• [Instructions]
1 > In the article on the Massachusetts housing bill, reproduce the passage from "The bond component" up to and including "next three years." word for word.
2 > According to the article on the Massachusetts housing bill, how much per year in housing bond spending would the House bill require?

If the package becomes law, it could lead to the construction and rehabilitation of thousands of affordable homes and apartments across the state, Gornstein said.

The bills include a series of tax incentives for housing developers, along with the bond authorization, which would fund new construction and repair aging public housing. It would also set up a special commission that would develop a five-year plan to end homelessness in Massachusetts.

Finneran is to appear today in Roxbury to announce his plan, along with several other state lawmakers and Mayor Thomas M. Menino. The House Ways and Means Committee is expected to approve the housing bill by early next week, and it is scheduled for debate on the House floor next Wednesday.

The bond component of the bill, if left at $508 million, could force a confrontation with Acting Governor Jane M. Swift, who is not obligated to issue bonds approved by the Legislature. Her administration has recently agreed to increase the state's bond spending on housing from $71 million per year to $100 million, but the House bill would require $166 million per year for each of the next three years.

A Swift spokesman, Jason Kauppi, said the administration needs to review the details of the House proposal before deciding whether to raise the state's bond cap.

Finneran's stamp of approval on the proposal represents a significant concession to the liberal members of his party, many of whom have criticized the Mattapan Democrat's leadership style. The speaker and his staff were careful to include housing advocates, committee chairmen, and rank-and-file House members in cobbling together the package over the past six weeks.

''It was a combined internal and external effort, and I'm proud of what's been put forth thus far,'' Finneran said. ''Housing production at all income levels is very, very important to not just the economic picture in Massachusetts, but to the quality of life.''

The plan also includes a compromise concerning anti-snob zoning laws, which require communities to shoulder their fare share of affordable housing.

• [Information supplied]
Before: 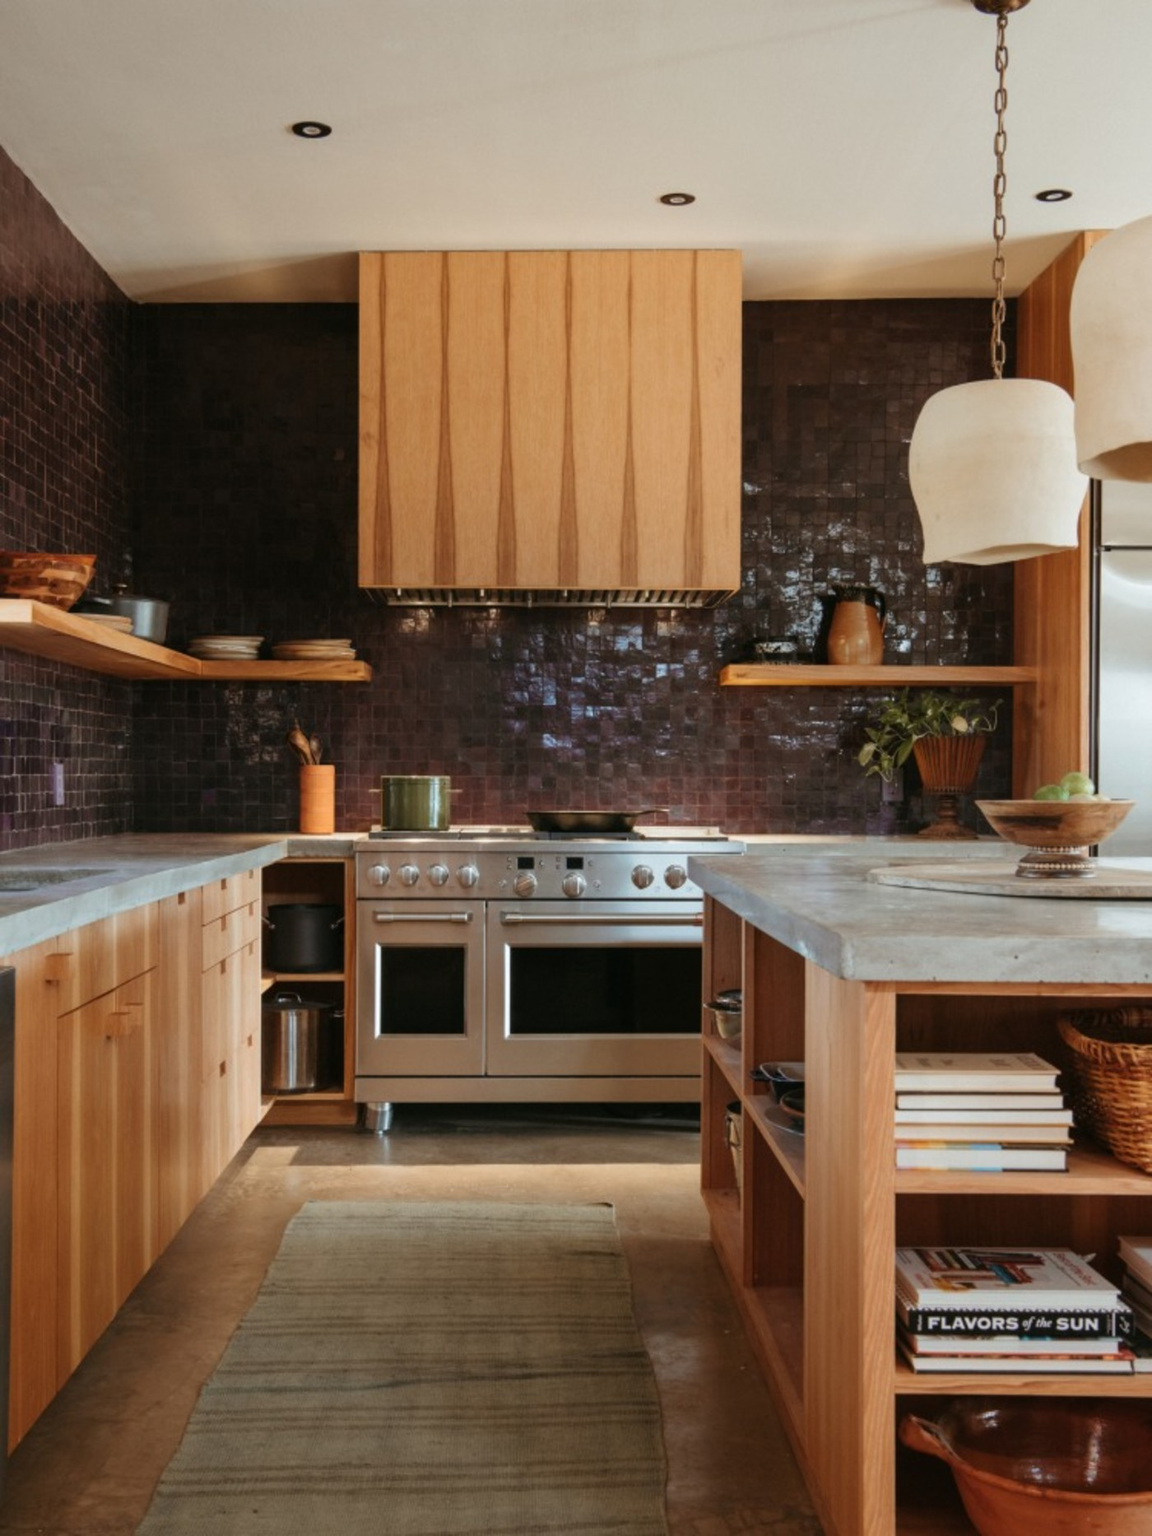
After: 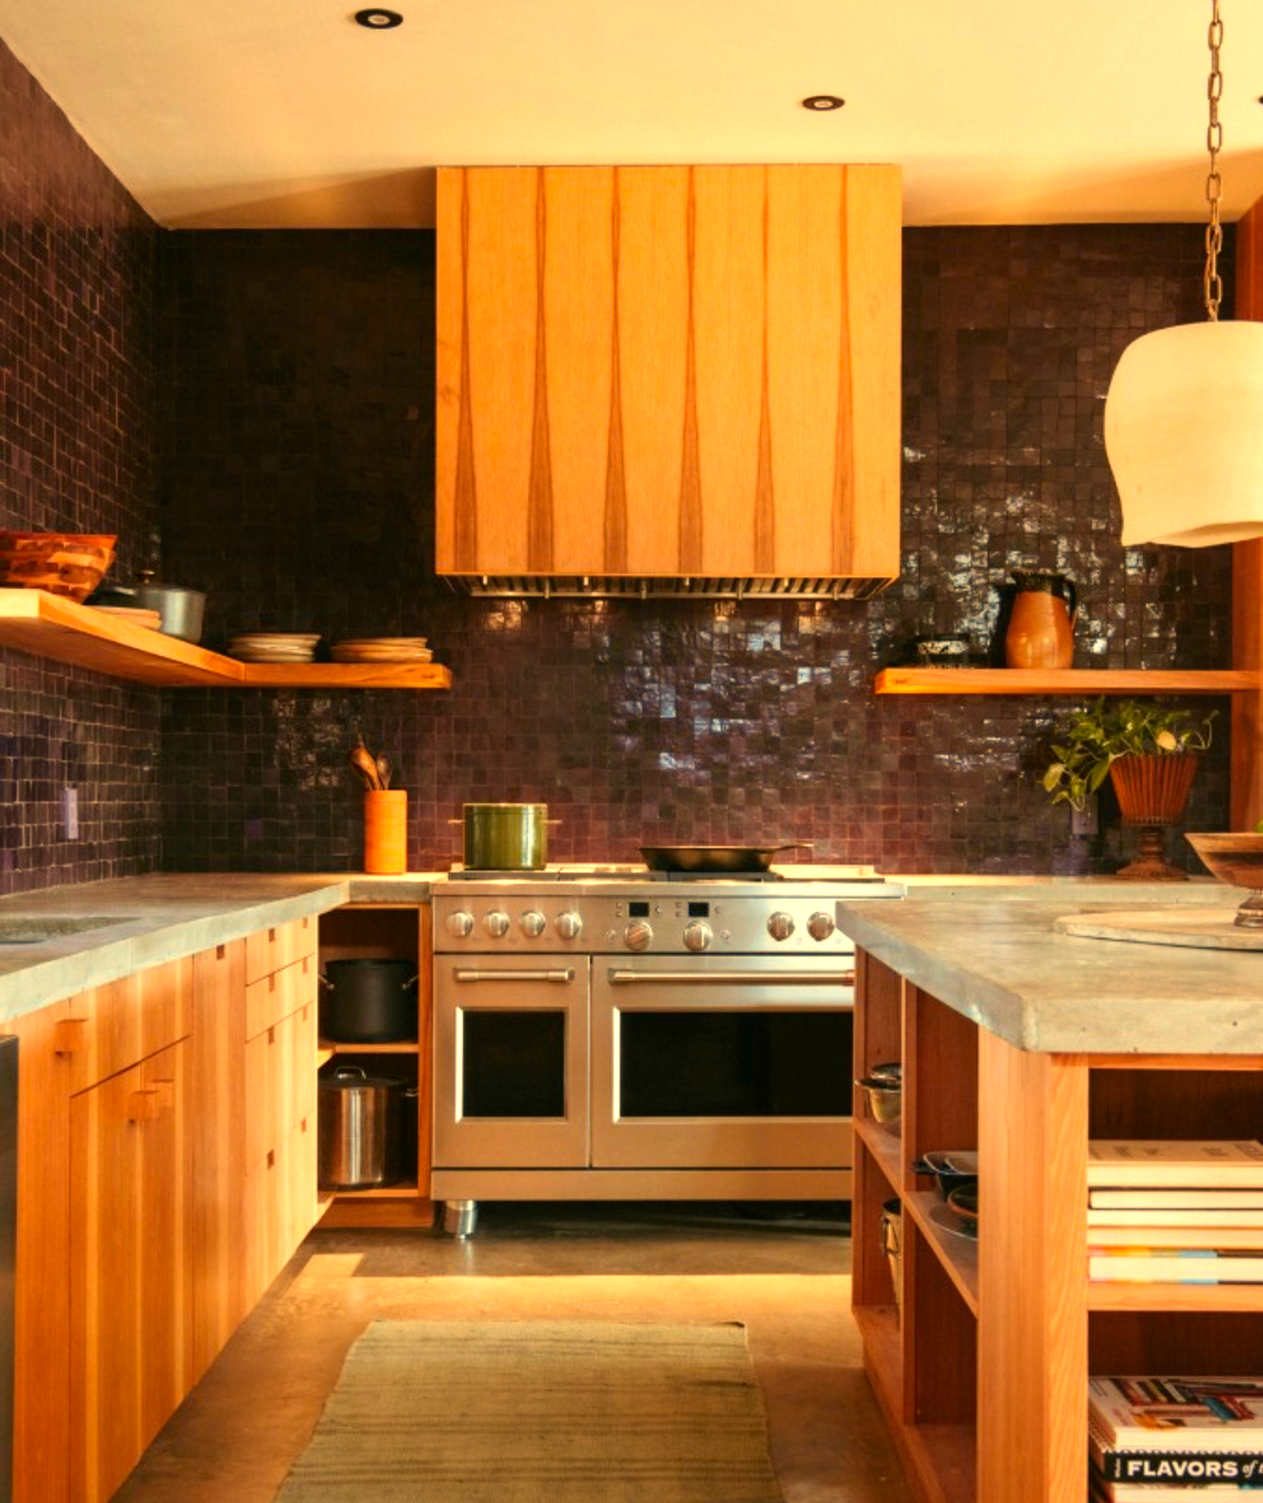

• [Problem solutions]
1 >
The bond component of the bill, if left at $508 million, could force a confrontation with Acting Governor Jane M. Swift, who is not obligated to issue bonds approved by the Legislature. Her administration has recently agreed to increase the state's bond spending on housing from $71 million per year to $100 million, but the House bill would require $166 million per year for each of the next three years.

2 > $166 million per year for each of the next three years.